- _Instructions for the task_
Retype the lines of the listing below exactly, starting at the line that contains "Mask anything matching ''right" and ending at the line that contains "109L112 114H118L124 110L125", with both of those lines included. Leave the pictures out of your answer.

- _Records shown_
— BEGIN —

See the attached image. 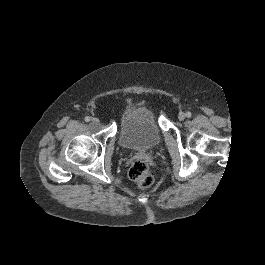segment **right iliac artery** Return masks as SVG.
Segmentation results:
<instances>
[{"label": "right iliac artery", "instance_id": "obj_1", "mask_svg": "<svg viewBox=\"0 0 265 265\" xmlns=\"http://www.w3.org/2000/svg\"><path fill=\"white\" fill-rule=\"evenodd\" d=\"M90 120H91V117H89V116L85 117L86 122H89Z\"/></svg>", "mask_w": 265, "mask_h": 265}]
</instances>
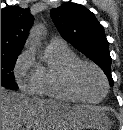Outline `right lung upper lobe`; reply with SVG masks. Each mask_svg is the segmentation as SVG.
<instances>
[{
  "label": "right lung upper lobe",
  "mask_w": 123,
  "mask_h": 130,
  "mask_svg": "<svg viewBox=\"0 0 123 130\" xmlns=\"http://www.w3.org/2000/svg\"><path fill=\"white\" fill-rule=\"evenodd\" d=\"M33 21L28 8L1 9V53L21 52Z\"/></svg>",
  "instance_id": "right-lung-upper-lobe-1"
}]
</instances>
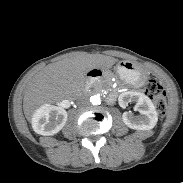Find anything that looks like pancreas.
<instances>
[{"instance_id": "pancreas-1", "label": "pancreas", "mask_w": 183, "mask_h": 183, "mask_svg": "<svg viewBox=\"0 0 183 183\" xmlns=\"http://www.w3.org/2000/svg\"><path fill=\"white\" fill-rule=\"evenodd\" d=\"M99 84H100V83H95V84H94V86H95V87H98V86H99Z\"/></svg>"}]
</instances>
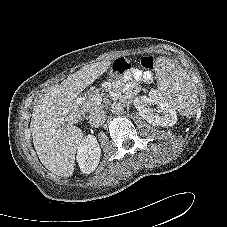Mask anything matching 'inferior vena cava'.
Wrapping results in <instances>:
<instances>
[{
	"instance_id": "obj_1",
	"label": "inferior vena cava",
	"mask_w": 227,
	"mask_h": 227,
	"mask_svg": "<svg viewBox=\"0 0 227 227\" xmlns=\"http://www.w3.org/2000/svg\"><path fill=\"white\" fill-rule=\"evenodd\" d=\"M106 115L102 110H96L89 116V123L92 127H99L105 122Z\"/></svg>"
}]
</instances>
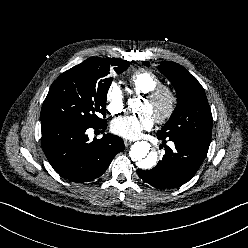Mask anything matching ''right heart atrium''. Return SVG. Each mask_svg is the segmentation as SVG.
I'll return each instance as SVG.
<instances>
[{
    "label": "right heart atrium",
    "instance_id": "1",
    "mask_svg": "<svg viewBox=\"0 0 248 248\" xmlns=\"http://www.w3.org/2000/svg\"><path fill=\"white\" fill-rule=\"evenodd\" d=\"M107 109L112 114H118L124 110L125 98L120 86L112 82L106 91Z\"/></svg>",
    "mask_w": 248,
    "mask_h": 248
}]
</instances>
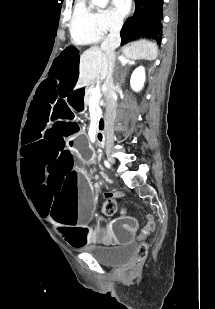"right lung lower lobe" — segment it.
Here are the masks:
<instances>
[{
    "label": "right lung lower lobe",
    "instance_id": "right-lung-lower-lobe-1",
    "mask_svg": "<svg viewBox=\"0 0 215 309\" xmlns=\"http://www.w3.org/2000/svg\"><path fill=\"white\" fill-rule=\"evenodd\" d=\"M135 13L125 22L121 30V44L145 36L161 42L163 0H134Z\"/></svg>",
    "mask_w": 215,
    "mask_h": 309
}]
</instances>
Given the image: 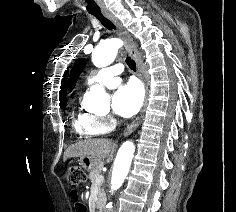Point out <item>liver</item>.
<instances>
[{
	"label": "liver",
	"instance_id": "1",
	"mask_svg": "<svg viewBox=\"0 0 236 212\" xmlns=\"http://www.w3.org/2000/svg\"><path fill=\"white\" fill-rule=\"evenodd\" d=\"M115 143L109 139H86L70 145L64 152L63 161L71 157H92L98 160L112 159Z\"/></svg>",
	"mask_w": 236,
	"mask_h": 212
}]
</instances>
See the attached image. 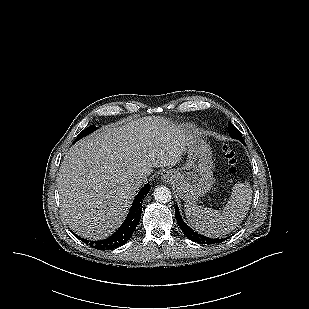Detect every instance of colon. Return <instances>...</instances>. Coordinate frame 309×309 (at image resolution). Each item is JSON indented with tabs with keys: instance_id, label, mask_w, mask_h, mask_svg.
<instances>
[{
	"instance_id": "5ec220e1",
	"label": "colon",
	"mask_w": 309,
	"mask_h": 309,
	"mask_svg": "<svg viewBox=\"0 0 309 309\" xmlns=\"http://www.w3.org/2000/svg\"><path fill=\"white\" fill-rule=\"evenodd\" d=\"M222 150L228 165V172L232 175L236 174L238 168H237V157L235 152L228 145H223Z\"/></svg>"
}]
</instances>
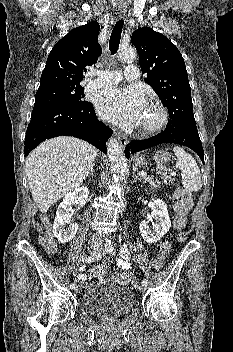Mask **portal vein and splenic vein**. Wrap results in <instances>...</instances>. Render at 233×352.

— END —

- _Task answer_
Mask anything matching ''right heart atrium''. Return SVG. Each mask_svg is the segmentation as SVG.
I'll return each instance as SVG.
<instances>
[{
    "label": "right heart atrium",
    "instance_id": "1",
    "mask_svg": "<svg viewBox=\"0 0 248 248\" xmlns=\"http://www.w3.org/2000/svg\"><path fill=\"white\" fill-rule=\"evenodd\" d=\"M107 109L112 114H118L124 110L125 98L120 86L112 82L106 91Z\"/></svg>",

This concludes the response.